The spice amchur is unripe or green mango fruits which have been sliced and sun dried. The name comes from Hindi am, mango. The spice is either whole or ground and sometimes seasoned with turmeric. The mango tree is native to the India-Burma-Malaysia region and is one of the oldest cultivated fruits. In India it has grown for over 4,000 years; the various uses of the fruit are probably ancient. After the European explorations during the sixteenth and seventeenth centuries, it has spread to all parts of the tropical and sub-tropical world, especially Africa. The mango, apart from its place as a fresh fruit is most famous as a chutney or pickle ingredient.
The dried slices are light brown with a rough surface. Ripe mango slices are also dried and are orange brown. Amchur powder is finely ground but with a slightly fibrous texture. It is beige in colour.

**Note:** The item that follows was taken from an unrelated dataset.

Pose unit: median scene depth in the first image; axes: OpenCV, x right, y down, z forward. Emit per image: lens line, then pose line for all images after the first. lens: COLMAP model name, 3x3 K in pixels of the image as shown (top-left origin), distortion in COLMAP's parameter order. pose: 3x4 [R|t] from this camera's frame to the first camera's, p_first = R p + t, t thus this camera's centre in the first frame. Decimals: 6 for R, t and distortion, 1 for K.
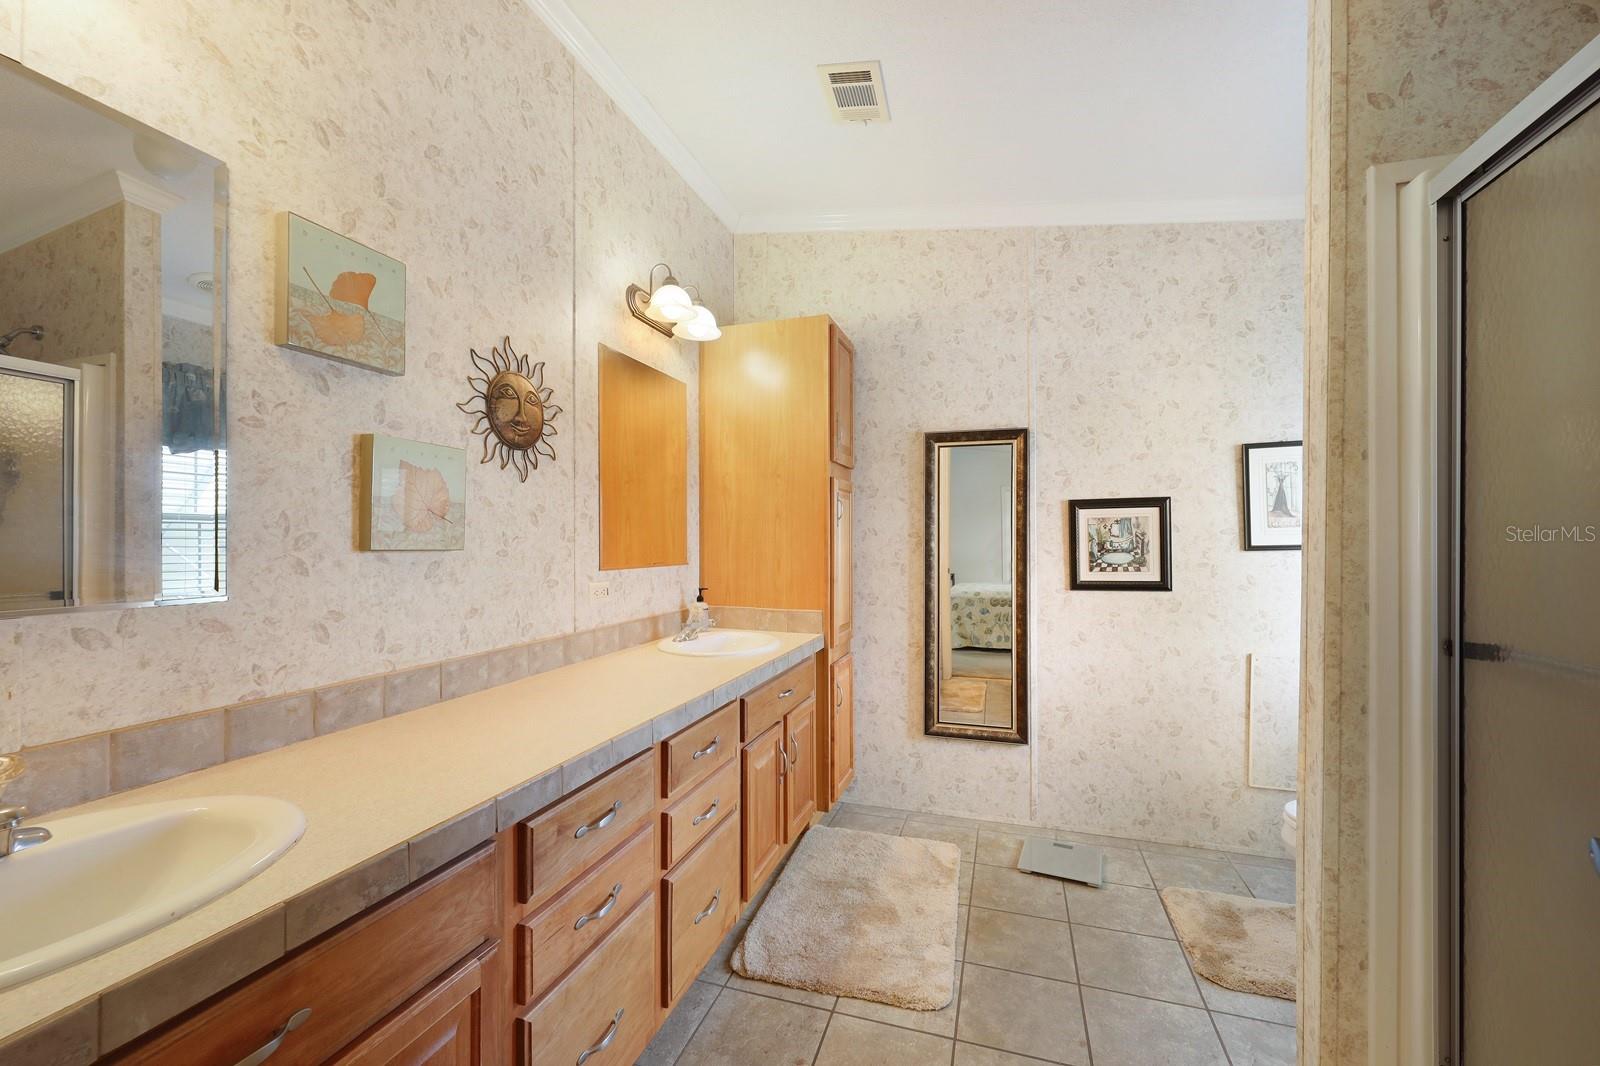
lens RADIAL K [[650.1, 0, 800.0], [0, 650.1, 538.3], [0, 0, 1]] dist [-0.001082, 0.000457]
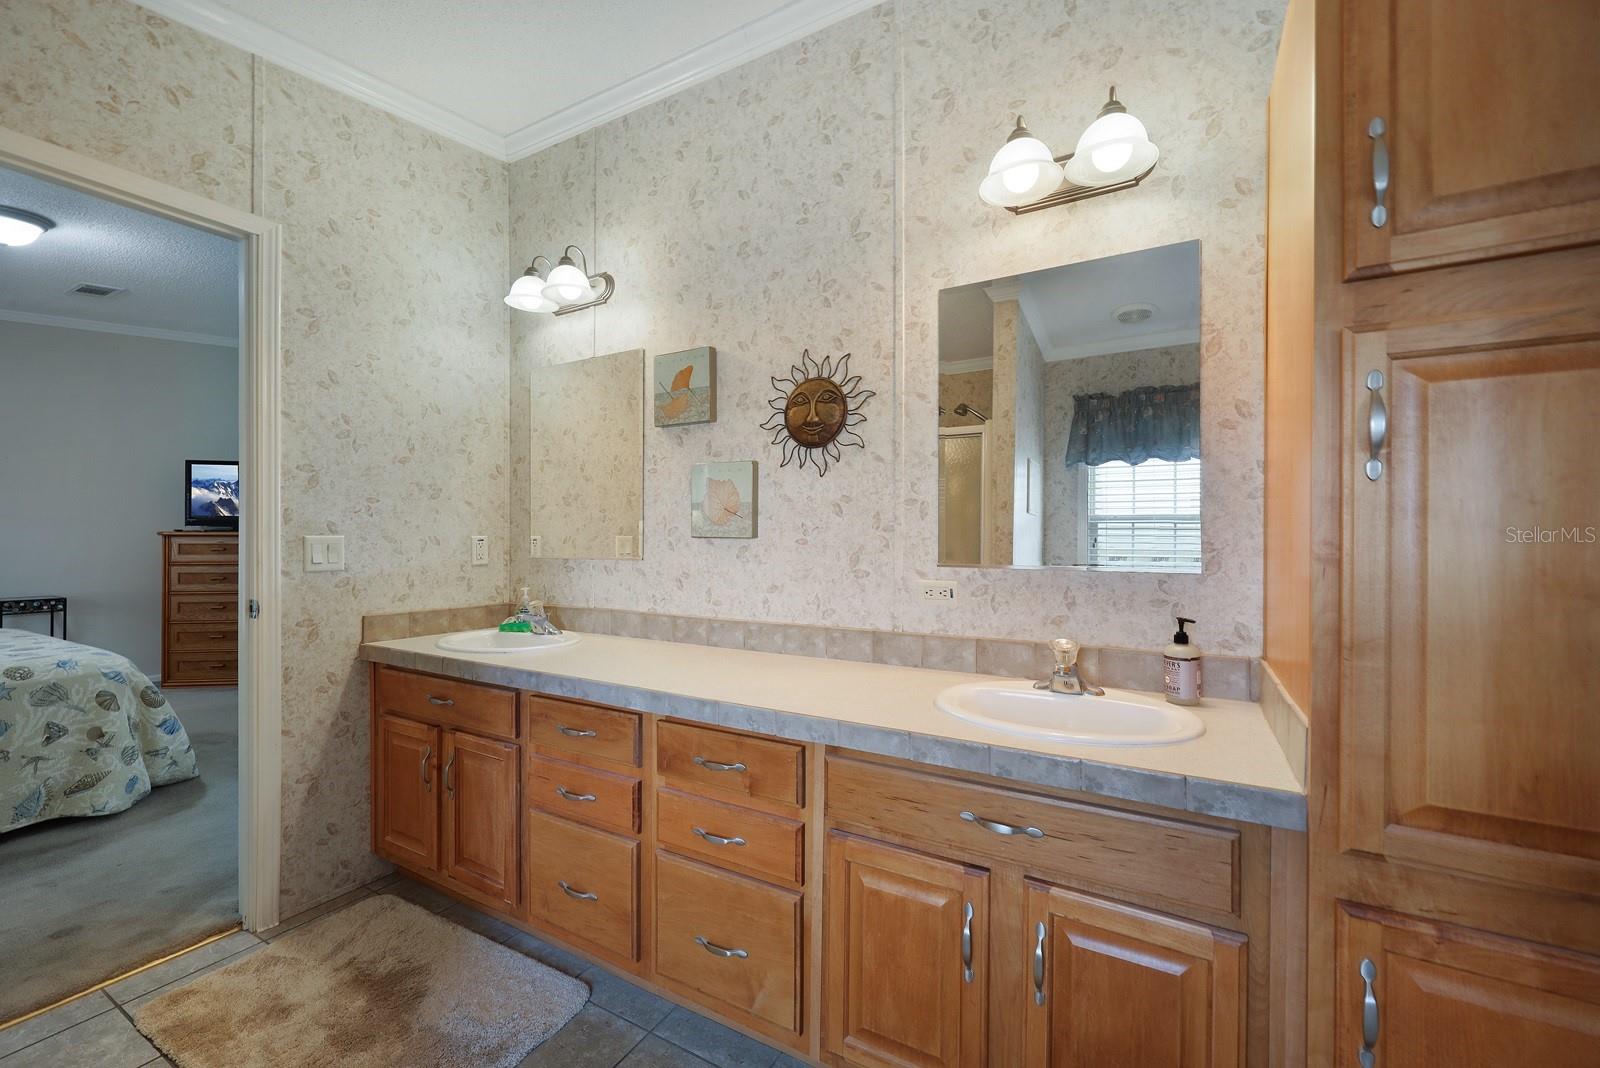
lens RADIAL K [[650.1, 0, 795.4], [0, 650.1, 540.5], [0, 0, 1]] dist [-0.001082, 0.000457]
pose [[-0.208204, -0.001445, -0.978084, 0.682488], [-0.001050, 0.999999, -0.001254, 0.023147], [0.978085, 0.000766, -0.208206, 1.262448]]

Bouquet: Sour-sweet, warm and slightly resinous.
The use of amchur is confined chiefly to Indian cookery, where it is used as an acid flavouring in curries, soups, chutneys, marinades and as a condiment. The dried slices add a piquancy to curries and the powder acts as a souring agent akin to tamarind. It is particularly useful as an ingredient in marinades, having the same tenderizing qualities as lemon or lime juice. However, where, for instance, three tablespoons of lemon or lime juice are required, one teaspoon of amchur will suffice. Chicken and fish are enhanced by amchur and grilled fish on skewers, machli kabab, is well worth trying.